A report has been prepared by the Department of Defence that responds to public submissions made regarding the removal of the Hammerhead Crane at Garden Island, Sydney.
The report outlines the range of public submissions received, Defence’s response to those issues, and further details and analysis on the options for the crane’s removal.
Of the eight options outlined in the report, the removal of the crane and the salvage of key heritage components for display is the lowest cost option by a factor of three, at $7.4 million. To leave the crane in its current place and therefore build a new wharf east of Garden Island would cost 17 times more than the preferred option, at $123.7 million.
“The Hammerhead Crane is more than 60 years old and hasn’t been used for the past 16 of those years. Even if we did pay to return it to the best condition it was ever in, it would still not deliver a third of the capability that our cranes now deliver,” Senator Feeney said.
“The reality is, it’s a crane that was built in 1951. In its peak, it was lifting 250 tonnes.

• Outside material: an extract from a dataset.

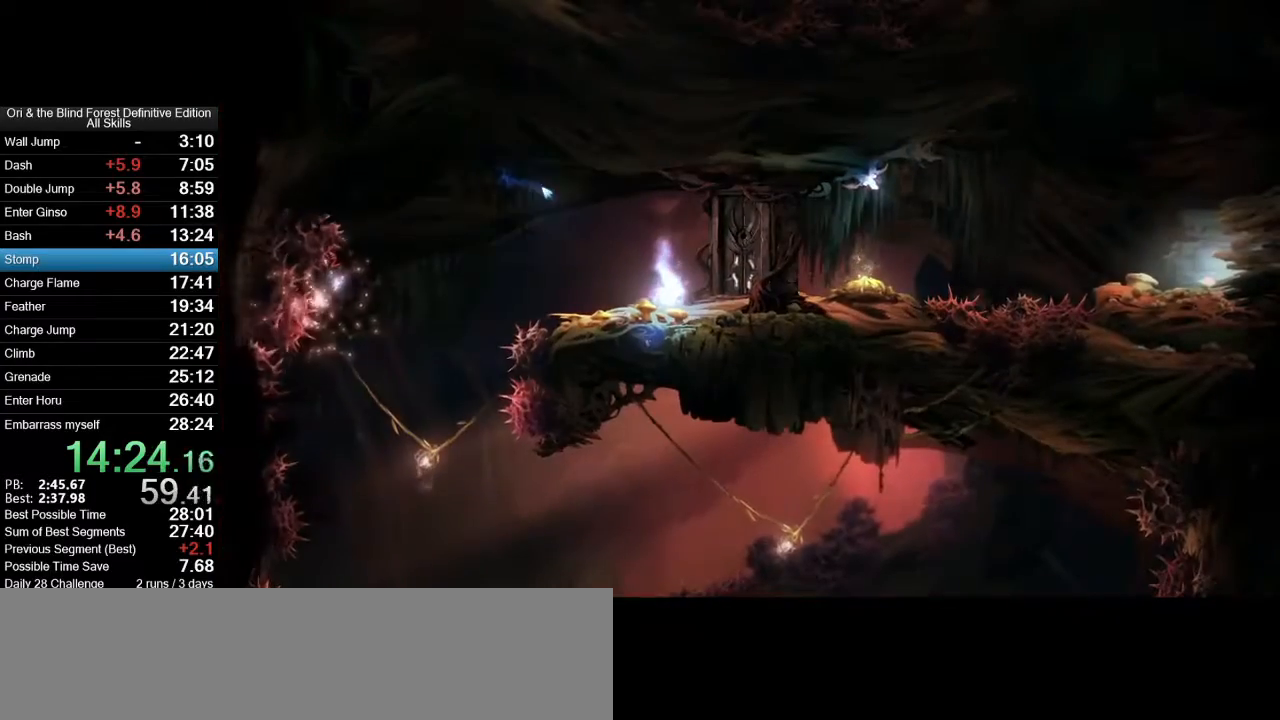
{"keys": ["d"], "mouse": [], "events": []}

By 1996 the rust was so bad that the crane was barely lifting 70 tonnes. Compare this to modern cranes that are lifting in excess of 800 tonnes and you can see just how unworkable it is to keep this crane in a working Navy base.
“It limits our Navy’s ability to use the wharf at Garden Island and adjacent berths, as well as adding a layer of complexity when maintaining and repairing ships. This is a problem that will only get worse with the arrival of our multi-billion dollar Landing Helicopter Docks.
“Every centimetre of compromise given to this crane takes away from our Navy’s ability to use Garden Island to its best possible advantage.
“It is a liability that costs over $700,000 just to keep it standing there safely. This is money that comes straight out of our Defence budget. Every year the crane stands, that’s $700,000 or more that our nation loses to real Defence capability. The absurdity of this is reflected by the fact that Defence received an unusually high percentage of submissions in favour of removing the crane,” he said.
The proposal to remove the crane is being assessed under the Environmental Protection and Biodiversity Conservation Act 1999 (EPBC Act). The decision on the crane’s removal will be made by the Minister for Sustainability, Environment, Water, Population and Communities, the Hon Tony Burke MP, after considering the report.
The report can be downloaded from www.gml.com.au/hammerhead-crane-public-exhibition or viewed at the following locations from 13 May – 7 June 2013 inclusive:
• Customs House Library, 31 Alfred Street, Circular Quay, NSW
• The State Library of NSW, Macquarie Street, Sydney, NSW
• The library of the Department of Sustainability, Environment, Water, Population and Communities at John Gorton Building, King Edward Terrace, Parkes, ACT.